== Page excerpt ==
Self-care has had a rebranding problem. Somewhere between the clinical roots of the term, which came from healthcare and referred to patients taking an active role in managing their own health, and its current cultural life, it became synonymous with face masks, bath salts, and the idea that a difficult situation could be meaningfully addressed by treating yourself to something nice.
The more useful version of the concept is closer to the original. It’s the deliberate, ongoing practice of attending to physical and mental health as a matter of routine rather than crisis management. Less a reward, more a maintenance schedule.
The Mental Health Foundation
Genuine self-care starts with taking psychological wellbeing seriously rather than treating it as a luxury to attend to only when everything else is in order.
For women, this is complicated by the extent of emotional labour that is often absorbed without acknowledgement. Managing other people’s wellbeing, anticipating needs, maintaining relationships, navigating professional environments where different standards apply: these are real demands that accumulate real costs. The instinct to deprioritise one’s own mental health in the service of everything else is understandable and self-defeating in roughly equal measure.
Practical mental health self-care looks less like formal therapy (though therapy is genuinely useful for many people) and more like developing the habits that protect psychological capacity: maintaining friendships that involve genuine reciprocity, having clear enough boundaries that exhaustion doesn’t become the baseline state, sleeping consistently enough that the cognitive and emotional regulation that sleep supports is actually available, and being honest with a GP or specialist when something is wrong rather than managing it silently.
Physical Health as an Active Practice
Women’s healthcare has historically been reactive rather than preventive, and many women have absorbed that orientation without necessarily choosing it. Attending to physical health as an active practice means engaging with it before something goes wrong rather than after.
This includes the appointments that get postponed because life is busy: cervical screening, breast awareness, hormonal health checks when something feels off, gynaecological reviews when symptoms are present but not acute enough to feel urgent. The evidence consistently shows that women who are proactive about these tend to have better outcomes when issues are identified, because earlier intervention produces better results across nearly every category of women’s health.
It also includes the physical habits that support long-term health rather than just immediate fitness: strength training that supports bone density, which becomes critical post-menopause; nutrition that accounts for the specific demands of each life stage; and managing chronic conditions rather than tolerating them.
The Body After Significant Physical Events
Women’s bodies go through events that have lasting physical consequences: pregnancy, childbirth, surgical intervention, hormonal transitions. Modern self-care means attending to these properly rather than treating them as things to be recovered from as quickly as possible and then left behind.
A c-section scar is a good example of this. It’s a surgical wound through multiple layers of tissue that requires specific care both in the short term and over a longer horizon than most women are told about. Beyond the immediate healing period, the scar tissue beneath the surface can form adhesions that affect pelvic floor function, contribute to discomfort, or create a feeling of tightness or pulling months or years after the surgery. Women’s health physiotherapy post-caesarean addresses this directly, yet it’s still significantly underutilised because most women aren’t told it exists or that it would help them.
The visible scar itself changes over time. Consistent scar massage from around six to eight weeks post-surgery, once the wound has fully healed, keeps the tissue mobile and improves both the texture and the long-term appearance of the scar. This is a small daily practice with a meaningful cumulative effect that doesn’t require professional input beyond an initial guide on technique.

Extracted data entries
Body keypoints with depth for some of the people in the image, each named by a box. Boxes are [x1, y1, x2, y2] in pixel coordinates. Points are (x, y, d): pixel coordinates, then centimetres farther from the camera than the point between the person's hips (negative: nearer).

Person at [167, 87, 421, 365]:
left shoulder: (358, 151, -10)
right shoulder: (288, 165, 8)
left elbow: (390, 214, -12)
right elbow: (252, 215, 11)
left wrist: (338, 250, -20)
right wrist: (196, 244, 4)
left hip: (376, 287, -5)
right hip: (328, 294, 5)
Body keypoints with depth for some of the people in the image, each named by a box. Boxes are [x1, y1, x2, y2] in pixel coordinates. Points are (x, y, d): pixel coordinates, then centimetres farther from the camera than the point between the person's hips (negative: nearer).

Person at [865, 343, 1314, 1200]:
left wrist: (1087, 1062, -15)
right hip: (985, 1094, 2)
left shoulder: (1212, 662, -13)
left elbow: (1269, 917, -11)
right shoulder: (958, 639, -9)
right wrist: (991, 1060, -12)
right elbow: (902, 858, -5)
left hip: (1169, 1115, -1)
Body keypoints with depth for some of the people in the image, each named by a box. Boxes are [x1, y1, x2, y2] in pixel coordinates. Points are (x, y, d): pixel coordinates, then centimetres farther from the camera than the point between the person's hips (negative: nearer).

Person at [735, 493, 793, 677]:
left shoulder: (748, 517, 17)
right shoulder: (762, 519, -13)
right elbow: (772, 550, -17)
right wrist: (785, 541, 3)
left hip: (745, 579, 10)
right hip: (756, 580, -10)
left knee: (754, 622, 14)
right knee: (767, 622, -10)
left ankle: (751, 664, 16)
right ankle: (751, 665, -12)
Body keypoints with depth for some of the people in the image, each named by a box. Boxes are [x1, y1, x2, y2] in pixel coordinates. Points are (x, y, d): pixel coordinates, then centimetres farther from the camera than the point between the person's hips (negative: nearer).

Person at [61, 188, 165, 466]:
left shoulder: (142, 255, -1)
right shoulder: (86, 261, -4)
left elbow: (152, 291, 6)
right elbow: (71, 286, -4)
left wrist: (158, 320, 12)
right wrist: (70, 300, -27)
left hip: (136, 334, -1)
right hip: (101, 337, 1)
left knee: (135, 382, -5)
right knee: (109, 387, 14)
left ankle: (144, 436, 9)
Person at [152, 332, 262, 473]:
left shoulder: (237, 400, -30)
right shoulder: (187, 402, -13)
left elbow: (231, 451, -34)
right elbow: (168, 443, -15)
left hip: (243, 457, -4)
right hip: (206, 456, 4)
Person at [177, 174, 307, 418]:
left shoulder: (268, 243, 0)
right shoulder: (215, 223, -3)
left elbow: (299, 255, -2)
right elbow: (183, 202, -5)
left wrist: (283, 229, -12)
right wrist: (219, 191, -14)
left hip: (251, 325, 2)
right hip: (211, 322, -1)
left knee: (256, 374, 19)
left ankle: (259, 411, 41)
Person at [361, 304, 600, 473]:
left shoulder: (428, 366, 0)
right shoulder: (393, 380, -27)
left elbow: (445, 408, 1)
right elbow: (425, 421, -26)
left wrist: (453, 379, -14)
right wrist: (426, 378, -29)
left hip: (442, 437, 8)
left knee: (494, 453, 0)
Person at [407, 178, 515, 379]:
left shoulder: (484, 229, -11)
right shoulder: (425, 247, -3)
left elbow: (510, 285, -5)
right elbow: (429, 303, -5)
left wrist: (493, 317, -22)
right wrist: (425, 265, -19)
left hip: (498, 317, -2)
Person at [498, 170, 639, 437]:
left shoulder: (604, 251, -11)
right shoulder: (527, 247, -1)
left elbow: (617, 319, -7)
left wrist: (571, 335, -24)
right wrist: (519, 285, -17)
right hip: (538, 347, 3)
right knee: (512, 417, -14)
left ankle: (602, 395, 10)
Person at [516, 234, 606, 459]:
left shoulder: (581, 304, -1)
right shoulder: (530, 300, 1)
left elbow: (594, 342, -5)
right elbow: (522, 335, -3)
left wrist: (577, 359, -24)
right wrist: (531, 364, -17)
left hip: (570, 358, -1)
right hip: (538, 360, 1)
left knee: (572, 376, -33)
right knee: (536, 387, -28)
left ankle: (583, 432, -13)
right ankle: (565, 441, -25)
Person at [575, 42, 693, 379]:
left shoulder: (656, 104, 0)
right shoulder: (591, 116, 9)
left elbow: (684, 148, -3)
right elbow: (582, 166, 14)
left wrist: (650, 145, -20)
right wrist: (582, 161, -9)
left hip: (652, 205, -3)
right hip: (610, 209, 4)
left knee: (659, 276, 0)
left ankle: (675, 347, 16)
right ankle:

== Work order 1 ==
Return the passage of the self-care article from "It also includes" up to and including "than tolerating them.", copied word for word.
== Work order 2 ==
Which events does the self-care article name as having lasting physical consequences for women's bodies? List them all.

== Expected output 1 ==
It also includes the physical habits that support long-term health rather than just immediate fitness: strength training that supports bone density, which becomes critical post-menopause; nutrition that accounts for the specific demands of each life stage; and managing chronic conditions rather than tolerating them.

== Expected output 2 ==
- pregnancy
- childbirth
- surgical intervention
- hormonal transitions